You see, while merrily driving a coach and horses through disability legislation and a large chunk of employment law, the Senior Manager had forgotten to check if any of Princess’s acquaintances had once been a Unison shop steward.
It has to be said Princess was distressed. If they’d told her she was generally shit at the job, that would have been one thing, although it had apparently taken them nearly a year to find out. As it was, what little feedback she’d had was overwhelmingly positive. What devastated Princess was someone weaponizing her epilepsy. Using it as a means to undermine, intimidate and humiliate. Seeing it as a convenient bullying tactic. If the fuckers had any idea what Princess and other people with chronic medical conditions have to go through…

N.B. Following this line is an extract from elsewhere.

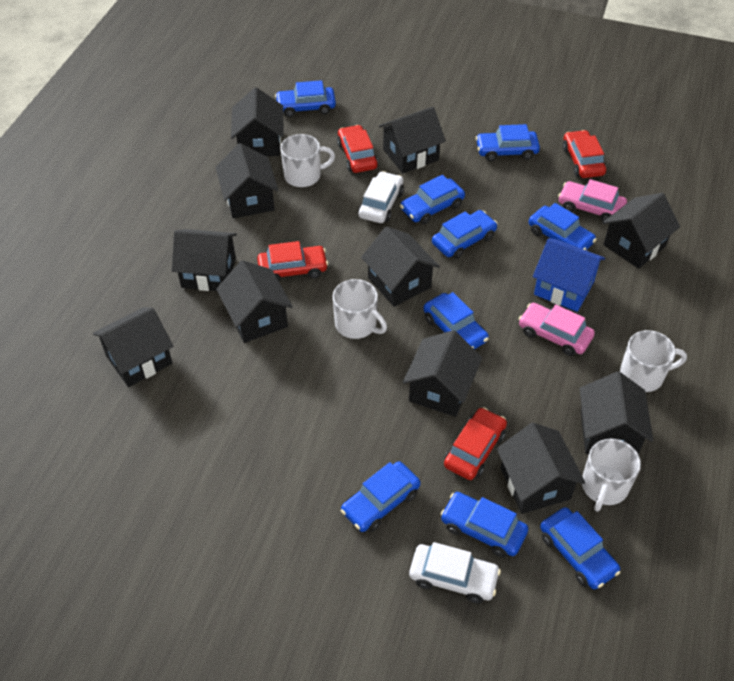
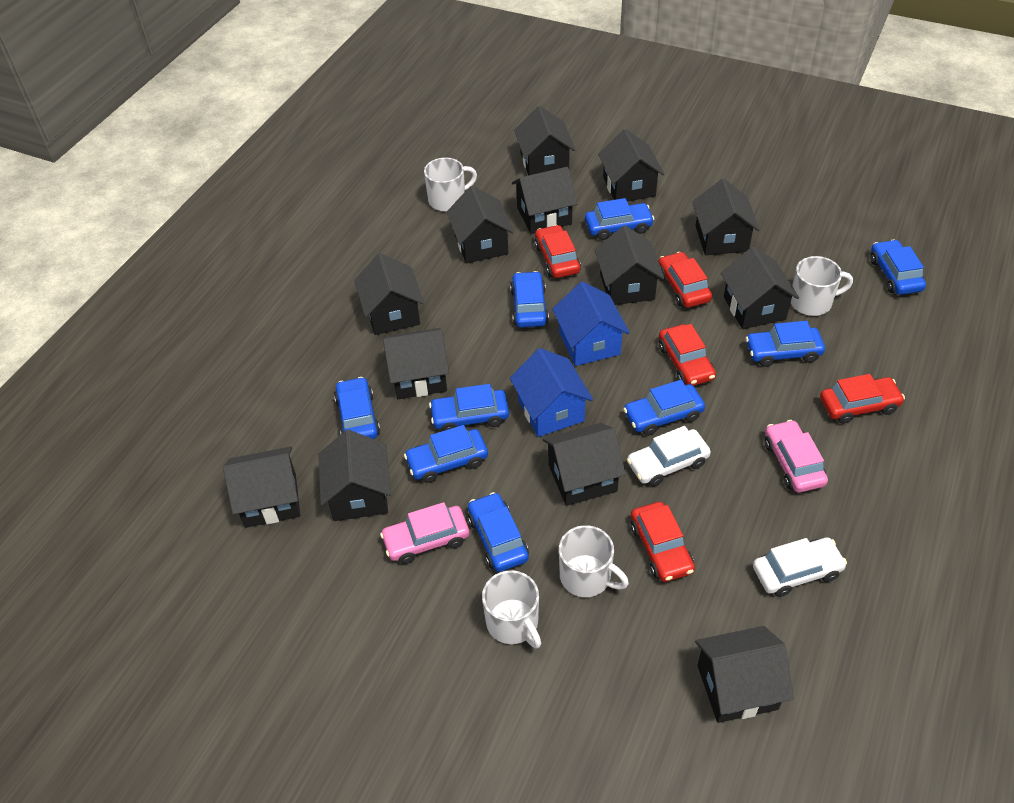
black house: [93,307,173,387] [172,229,237,291] [216,143,278,218] [216,260,293,343] [231,87,283,156] [361,227,440,307] [379,107,446,173] [403,330,482,417] [497,423,585,514] [580,371,653,455] [603,193,680,269] = 11 -> [223,446,300,528] [318,430,391,521] [354,253,424,335] [383,328,449,399] [447,186,514,263] [512,167,577,234] [514,106,575,176] [542,423,626,506] [595,225,664,305] [598,129,664,201] [692,179,760,255] [695,626,794,723] [721,246,799,329] = 13
blue house: [533,238,605,312] = 1 -> [510,348,593,437] [552,281,630,366] = 2
red car: [257,241,328,281] [337,125,378,173] [444,407,507,480] [562,130,606,178] = 4 -> [534,225,581,278] [630,502,695,582] [658,252,712,308] [659,324,716,386] [820,374,905,424] = 5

All right, Crone, back off. You’re not writing this totally fictional, light hearted, completely fictional, no-names-no-way-anyone-can-be-identified bit of fiction. And don’t you ‘Hmmm’ me.
The Senior Manager had underestimated Princess. Before the week was out she’d taken advice from Unison (of which she was an individual member), Citizen’s Advice, the Epilepsy Action Helpline and the Equalities Advice and Support Service. The only point on which they disagreed was under precisely which bit of legislation she should do her employers. She had quite a choice.
‘It’ll take up my life, though, won’t it?’ Princess said to the Crone.
‘Life’s shit enough at the moment.’
‘It is. And sometimes what’s actually important is taking control of the process. You know your options. You have a choice.’
‘That lot aren’t worth my physical or mental health,’ said Princess.
‘No,’ said the Crone. ‘They aren’t.’
So Princess decided to tell them to stuff their job up their arse, pandemic notwithstanding. She did that yesterday. Both the Crone and I think it was a brave thing to do. It’s risky. Some people would say it’s not ‘sensible’. But what’s sensible about being so ‘sensible’ you lose all your joy in life?
Our (entirely fictional) Princess is fortunate in that she has a supportive family and no dependants. There are many, many people being punished for having epilepsy or other chronic conditions, for whom saying ‘up your arse’ is not an option. Legislation can only go so far. Education is what’s needed, and not only in the requirements of best practice. Education in basic humanity, and a bit of empathy, would help.
This Friday, 26 March, is International Purple Day for epilepsy awareness. The Crone and I will be wearing our purple wristbands with pride, for our (fictional) Princess and all the other royalty out there.
Princess told the Crone she’s happy for some unknown author in the real world to tell a totally fictional story about her and her totally fictional employers.